Frequently asked questions
- What's the actual all-in cost difference between TBS and RTS on a $25K/mo factored book in 2026?
- At $25K/mo volume both factors typically quote 2.5 – 3.5% headline factor. On $25K/mo that's $625 – $875/mo in factoring fees. Add ancillary fees: ACH per transaction ($1 – $5 × 30 – 60 invoices/mo = $30 – $300/mo), same-day surcharge ($10 – $25 per occurrence × 5 – 15 same-day requests = $50 – $375/mo), chargeback fees ($25 – $100 per occurrence × occasional = $0 – $200/mo), fuel card monthly fees ($0 – $15/mo per card × 1 – 3 cards = $0 – $45/mo). All-in monthly cost typically runs $700 – $1,800 for both TBS and RTS at this volume. Differences between TBS and RTS at this volume usually fall in a $50 – $200/mo band — meaningful but not decisive. The 2026-06-28 owner-operator factoring playbook: pick on service quality (account manager responsiveness, invoice verification speed, broker credit database depth) and contract flexibility, not headline factor. If you fuel mostly at TA/Petro pick TBS for fuel savings; if you want bundled ProTransport TMS pick RTS.
- Do TBS or RTS require long-term contracts and what's the termination cost?

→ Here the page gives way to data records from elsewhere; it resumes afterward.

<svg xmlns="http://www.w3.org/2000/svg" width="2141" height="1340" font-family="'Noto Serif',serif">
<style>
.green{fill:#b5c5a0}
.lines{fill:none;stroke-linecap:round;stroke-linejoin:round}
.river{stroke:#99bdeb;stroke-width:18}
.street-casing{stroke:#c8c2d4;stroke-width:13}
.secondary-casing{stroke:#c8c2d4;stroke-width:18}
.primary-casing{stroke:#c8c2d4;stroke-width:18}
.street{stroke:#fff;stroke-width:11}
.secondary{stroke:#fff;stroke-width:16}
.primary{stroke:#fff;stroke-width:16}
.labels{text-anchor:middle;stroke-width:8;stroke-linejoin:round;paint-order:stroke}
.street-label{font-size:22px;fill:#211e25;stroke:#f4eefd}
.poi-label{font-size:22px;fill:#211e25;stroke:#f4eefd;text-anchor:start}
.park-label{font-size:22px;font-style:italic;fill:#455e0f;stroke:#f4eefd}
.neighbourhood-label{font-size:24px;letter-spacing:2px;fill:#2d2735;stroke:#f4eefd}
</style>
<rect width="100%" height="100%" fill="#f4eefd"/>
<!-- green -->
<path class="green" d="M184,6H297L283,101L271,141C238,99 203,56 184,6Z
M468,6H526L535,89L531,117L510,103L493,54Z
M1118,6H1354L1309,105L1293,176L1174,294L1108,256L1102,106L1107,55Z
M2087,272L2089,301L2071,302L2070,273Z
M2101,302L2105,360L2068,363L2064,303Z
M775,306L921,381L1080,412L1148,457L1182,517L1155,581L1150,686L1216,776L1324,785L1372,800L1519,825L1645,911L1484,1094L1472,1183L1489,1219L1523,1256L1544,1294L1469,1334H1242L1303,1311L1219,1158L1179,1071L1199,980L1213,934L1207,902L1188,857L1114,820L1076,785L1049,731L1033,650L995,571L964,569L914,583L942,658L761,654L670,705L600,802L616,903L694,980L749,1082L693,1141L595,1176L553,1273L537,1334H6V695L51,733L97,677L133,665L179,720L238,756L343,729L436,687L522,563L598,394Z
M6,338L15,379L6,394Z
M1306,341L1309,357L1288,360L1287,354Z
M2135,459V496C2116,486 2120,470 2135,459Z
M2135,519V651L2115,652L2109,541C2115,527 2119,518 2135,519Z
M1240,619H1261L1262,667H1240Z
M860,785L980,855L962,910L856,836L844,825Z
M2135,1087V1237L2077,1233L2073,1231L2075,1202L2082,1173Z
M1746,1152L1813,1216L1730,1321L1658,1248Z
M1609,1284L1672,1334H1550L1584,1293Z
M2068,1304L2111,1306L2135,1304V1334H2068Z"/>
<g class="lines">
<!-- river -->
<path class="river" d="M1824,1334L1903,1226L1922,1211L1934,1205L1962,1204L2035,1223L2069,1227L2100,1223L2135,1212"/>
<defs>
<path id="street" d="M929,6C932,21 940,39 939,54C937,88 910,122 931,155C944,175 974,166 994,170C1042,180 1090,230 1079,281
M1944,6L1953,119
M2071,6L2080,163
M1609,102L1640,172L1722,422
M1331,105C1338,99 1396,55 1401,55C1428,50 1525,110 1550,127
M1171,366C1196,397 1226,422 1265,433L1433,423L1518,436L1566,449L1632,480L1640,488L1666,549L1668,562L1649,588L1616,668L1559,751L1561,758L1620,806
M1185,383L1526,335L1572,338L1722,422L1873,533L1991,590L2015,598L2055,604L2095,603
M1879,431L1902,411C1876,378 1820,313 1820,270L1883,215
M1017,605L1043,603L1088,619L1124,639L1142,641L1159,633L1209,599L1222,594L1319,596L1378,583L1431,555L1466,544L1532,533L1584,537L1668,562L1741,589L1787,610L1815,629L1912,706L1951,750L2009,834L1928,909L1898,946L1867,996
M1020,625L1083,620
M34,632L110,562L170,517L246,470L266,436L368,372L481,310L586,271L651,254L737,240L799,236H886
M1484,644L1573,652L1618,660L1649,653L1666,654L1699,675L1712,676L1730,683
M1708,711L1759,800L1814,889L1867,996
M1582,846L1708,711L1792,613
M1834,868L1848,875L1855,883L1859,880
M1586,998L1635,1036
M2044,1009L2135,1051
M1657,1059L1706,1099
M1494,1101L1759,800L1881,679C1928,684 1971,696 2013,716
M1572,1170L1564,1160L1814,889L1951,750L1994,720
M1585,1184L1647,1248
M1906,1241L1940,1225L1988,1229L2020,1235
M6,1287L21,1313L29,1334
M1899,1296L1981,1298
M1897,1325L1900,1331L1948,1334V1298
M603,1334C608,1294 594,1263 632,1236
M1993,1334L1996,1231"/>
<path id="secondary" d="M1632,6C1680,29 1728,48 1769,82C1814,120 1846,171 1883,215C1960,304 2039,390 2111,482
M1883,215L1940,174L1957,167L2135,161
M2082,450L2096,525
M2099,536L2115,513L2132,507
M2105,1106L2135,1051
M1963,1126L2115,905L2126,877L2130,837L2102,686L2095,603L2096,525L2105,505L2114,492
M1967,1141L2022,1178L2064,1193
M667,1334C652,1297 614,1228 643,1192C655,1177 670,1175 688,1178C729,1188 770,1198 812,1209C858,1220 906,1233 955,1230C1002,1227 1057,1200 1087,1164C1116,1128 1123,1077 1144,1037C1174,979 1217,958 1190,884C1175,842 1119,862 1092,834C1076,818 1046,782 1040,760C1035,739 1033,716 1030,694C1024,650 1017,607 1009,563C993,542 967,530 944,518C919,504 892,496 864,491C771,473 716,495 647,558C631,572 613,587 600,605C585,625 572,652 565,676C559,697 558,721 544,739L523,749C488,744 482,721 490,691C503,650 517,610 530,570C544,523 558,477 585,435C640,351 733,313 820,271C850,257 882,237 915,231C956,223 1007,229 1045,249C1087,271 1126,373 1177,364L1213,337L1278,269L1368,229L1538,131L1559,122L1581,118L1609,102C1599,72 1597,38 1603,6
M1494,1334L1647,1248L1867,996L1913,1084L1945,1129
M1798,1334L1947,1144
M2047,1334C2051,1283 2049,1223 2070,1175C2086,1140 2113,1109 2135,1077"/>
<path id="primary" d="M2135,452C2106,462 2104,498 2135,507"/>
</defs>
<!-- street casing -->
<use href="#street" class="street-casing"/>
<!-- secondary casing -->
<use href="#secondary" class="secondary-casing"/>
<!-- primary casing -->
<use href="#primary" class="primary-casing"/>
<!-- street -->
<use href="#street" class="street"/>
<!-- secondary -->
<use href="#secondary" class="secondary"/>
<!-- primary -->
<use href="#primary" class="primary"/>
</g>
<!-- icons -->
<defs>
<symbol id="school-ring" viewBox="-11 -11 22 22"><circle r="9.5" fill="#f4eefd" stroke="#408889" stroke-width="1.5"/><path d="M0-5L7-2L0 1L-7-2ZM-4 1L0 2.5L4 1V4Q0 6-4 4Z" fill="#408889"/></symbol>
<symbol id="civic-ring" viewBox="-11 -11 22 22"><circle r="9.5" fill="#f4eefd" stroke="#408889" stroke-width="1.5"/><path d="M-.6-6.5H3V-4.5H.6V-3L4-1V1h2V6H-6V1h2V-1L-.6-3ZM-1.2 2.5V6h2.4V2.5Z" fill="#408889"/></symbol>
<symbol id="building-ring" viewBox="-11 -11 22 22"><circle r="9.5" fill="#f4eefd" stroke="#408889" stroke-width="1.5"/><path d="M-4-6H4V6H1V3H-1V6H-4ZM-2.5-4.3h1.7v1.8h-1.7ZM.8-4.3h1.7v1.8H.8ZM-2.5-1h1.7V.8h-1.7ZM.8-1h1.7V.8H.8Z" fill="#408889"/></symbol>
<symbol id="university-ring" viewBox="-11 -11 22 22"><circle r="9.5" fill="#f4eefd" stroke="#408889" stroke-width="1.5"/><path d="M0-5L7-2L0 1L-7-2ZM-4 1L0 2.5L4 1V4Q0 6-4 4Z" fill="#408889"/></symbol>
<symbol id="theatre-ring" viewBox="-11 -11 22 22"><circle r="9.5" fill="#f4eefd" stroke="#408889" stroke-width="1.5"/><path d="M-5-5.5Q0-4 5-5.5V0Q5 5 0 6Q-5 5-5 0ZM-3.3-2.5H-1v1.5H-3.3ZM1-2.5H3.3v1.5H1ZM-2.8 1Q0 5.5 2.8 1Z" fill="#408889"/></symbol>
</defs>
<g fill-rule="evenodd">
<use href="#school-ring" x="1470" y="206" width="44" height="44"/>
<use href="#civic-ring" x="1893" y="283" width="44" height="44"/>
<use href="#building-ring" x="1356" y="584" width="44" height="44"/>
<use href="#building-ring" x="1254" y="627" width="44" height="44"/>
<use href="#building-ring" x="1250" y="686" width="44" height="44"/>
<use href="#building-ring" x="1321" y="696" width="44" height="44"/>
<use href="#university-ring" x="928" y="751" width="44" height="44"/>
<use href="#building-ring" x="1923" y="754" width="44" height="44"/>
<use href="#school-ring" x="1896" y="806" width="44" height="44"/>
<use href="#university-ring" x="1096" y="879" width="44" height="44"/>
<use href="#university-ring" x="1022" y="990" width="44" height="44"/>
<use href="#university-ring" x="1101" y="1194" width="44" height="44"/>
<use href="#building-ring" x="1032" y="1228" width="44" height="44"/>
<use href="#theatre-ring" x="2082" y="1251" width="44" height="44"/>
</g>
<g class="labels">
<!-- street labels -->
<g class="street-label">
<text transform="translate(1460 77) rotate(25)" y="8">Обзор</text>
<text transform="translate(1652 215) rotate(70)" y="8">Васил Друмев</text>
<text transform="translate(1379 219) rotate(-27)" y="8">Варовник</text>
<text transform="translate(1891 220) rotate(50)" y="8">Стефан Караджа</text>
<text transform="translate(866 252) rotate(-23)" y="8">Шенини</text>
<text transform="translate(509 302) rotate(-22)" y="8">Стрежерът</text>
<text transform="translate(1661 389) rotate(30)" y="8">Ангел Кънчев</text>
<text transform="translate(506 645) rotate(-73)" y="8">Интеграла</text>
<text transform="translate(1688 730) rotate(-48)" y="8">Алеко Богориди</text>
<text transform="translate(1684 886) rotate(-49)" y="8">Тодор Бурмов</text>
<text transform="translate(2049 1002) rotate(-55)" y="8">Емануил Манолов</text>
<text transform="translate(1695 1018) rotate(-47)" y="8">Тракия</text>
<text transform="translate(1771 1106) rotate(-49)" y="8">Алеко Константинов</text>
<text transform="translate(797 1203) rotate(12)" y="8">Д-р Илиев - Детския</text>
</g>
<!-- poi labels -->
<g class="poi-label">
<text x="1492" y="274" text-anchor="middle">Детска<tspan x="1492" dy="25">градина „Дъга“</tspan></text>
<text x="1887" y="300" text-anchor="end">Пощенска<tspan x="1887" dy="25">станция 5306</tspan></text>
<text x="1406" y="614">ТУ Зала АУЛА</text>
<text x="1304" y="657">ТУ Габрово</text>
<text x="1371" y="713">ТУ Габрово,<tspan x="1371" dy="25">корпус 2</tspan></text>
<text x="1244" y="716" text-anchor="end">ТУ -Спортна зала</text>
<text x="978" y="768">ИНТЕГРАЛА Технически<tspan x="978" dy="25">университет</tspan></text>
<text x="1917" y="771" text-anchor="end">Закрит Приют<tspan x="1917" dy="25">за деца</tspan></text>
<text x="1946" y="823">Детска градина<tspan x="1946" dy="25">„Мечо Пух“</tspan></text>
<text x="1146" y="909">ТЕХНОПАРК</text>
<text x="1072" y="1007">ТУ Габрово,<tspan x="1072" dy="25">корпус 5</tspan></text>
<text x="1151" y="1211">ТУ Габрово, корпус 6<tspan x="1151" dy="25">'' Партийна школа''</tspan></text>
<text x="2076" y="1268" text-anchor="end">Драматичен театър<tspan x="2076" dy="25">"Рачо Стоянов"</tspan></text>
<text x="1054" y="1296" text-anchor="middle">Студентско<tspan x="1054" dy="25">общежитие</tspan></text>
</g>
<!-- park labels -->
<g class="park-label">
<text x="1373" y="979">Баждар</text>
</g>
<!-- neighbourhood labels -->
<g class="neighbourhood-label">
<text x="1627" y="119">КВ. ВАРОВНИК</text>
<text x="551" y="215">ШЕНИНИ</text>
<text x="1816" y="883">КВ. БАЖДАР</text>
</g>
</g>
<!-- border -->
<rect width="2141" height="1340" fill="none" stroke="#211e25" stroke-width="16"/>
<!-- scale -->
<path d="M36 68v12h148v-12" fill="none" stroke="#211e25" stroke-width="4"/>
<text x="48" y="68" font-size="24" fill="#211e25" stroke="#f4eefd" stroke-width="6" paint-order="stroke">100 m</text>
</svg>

- Both default to 12 – 24 month contracts with termination fees if you leave early — typical termination fees $500 – $2,500 plus 30 – 60 days written notice period. Standard industry practice for trucking factors. OTR Capital is the standout with true month-to-month options (no termination fee, 30 days notice) — at a slight headline factor premium (typically 0.2 – 0.5 points above 12-month contract rates). If you're new to factoring and want to test the relationship first, OTR's month-to-month is a safer first-year choice than TBS or RTS lock-ins, even at a slightly higher headline factor. After 12 months of factoring experience and a confirmed long-term factor relationship, switching to TBS or RTS at the lower 12 – 24 month contract rate makes sense. The 2026-06-28 first-time factoring playbook: start with OTR Capital month-to-month for 6 – 12 months, then evaluate TBS / RTS / Apex / Triumph for long-term contract pricing based on demonstrated volume and broker profile.
- Can I switch from TBS to RTS mid-contract without losing the contract value?
- Yes, but you'll pay TBS's termination fee (typically $500 – $2,500) plus the 30 – 60 days notice period — during which you continue factoring with TBS at contract rates. Switching mid-contract usually only makes sense if RTS is materially cheaper on your specific volume (0.5+ points of factor differential), or if you're consolidating onto ProTransport TMS for operational reasons (e.g. growing from 5 to 15 trucks and wanting one platform for dispatch + factoring), or if TBS service quality has materially degraded (slow invoice verification, account manager turnover). Run the 12-month all-in cost math before triggering the switch: include termination fee, transition costs (re-verifying brokers with new factor, fuel card swap operational disruption), and the actual factor + ancillary fee differential. If the 12-month savings don't exceed $2,000 – $4,000, wait out the contract and switch at renewal instead. Most carriers stay with their first factor 24+ months once the relationship is established — factoring switching costs are real even without termination fees.